§ **TASK OBJECTIVE**
Nothing but an exact copy of the data should be given.

§ **DATA**

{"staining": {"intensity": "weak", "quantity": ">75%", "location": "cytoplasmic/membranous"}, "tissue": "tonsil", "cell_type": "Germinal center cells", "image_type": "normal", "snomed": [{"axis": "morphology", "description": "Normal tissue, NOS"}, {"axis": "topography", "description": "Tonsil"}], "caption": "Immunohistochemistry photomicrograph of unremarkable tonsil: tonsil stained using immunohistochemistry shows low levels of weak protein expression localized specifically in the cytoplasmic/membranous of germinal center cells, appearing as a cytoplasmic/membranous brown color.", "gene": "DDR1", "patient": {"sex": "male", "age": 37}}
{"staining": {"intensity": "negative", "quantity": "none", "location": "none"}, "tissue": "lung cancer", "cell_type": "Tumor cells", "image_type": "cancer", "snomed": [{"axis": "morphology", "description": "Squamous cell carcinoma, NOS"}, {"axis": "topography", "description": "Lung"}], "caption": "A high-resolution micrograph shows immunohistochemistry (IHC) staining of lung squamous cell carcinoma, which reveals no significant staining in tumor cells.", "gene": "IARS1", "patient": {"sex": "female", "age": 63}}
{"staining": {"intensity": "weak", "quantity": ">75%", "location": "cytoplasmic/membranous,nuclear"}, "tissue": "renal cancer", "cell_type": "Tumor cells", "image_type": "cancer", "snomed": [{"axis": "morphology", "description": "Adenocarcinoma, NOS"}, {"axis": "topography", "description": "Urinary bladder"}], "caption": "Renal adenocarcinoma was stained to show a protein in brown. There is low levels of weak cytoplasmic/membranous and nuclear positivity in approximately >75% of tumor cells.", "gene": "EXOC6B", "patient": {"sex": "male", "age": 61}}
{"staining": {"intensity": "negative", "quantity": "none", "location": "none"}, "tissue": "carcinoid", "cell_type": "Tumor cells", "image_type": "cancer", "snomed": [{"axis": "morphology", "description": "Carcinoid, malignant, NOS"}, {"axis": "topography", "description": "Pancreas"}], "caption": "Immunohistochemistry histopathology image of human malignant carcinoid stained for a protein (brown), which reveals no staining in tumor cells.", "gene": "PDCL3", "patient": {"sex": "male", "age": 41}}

§ **THE ANSWER**
{"staining": {"intensity": "weak", "quantity": ">75%", "location": "cytoplasmic/membranous"}, "tissue": "tonsil", "cell_type": "Germinal center cells", "image_type": "normal", "snomed": [{"axis": "morphology", "description": "Normal tissue, NOS"}, {"axis": "topography", "description": "Tonsil"}], "caption": "Immunohistochemistry photomicrograph of unremarkable tonsil: tonsil stained using immunohistochemistry shows low levels of weak protein expression localized specifically in the cytoplasmic/membranous of germinal center cells, appearing as a cytoplasmic/membranous brown color.", "gene": "DDR1", "patient": {"sex": "male", "age": 37}}
{"staining": {"intensity": "negative", "quantity": "none", "location": "none"}, "tissue": "lung cancer", "cell_type": "Tumor cells", "image_type": "cancer", "snomed": [{"axis": "morphology", "description": "Squamous cell carcinoma, NOS"}, {"axis": "topography", "description": "Lung"}], "caption": "A high-resolution micrograph shows immunohistochemistry (IHC) staining of lung squamous cell carcinoma, which reveals no significant staining in tumor cells.", "gene": "IARS1", "patient": {"sex": "female", "age": 63}}
{"staining": {"intensity": "weak", "quantity": ">75%", "location": "cytoplasmic/membranous,nuclear"}, "tissue": "renal cancer", "cell_type": "Tumor cells", "image_type": "cancer", "snomed": [{"axis": "morphology", "description": "Adenocarcinoma, NOS"}, {"axis": "topography", "description": "Urinary bladder"}], "caption": "Renal adenocarcinoma was stained to show a protein in brown. There is low levels of weak cytoplasmic/membranous and nuclear positivity in approximately >75% of tumor cells.", "gene": "EXOC6B", "patient": {"sex": "male", "age": 61}}
{"staining": {"intensity": "negative", "quantity": "none", "location": "none"}, "tissue": "carcinoid", "cell_type": "Tumor cells", "image_type": "cancer", "snomed": [{"axis": "morphology", "description": "Carcinoid, malignant, NOS"}, {"axis": "topography", "description": "Pancreas"}], "caption": "Immunohistochemistry histopathology image of human malignant carcinoid stained for a protein (brown), which reveals no staining in tumor cells.", "gene": "PDCL3", "patient": {"sex": "male", "age": 41}}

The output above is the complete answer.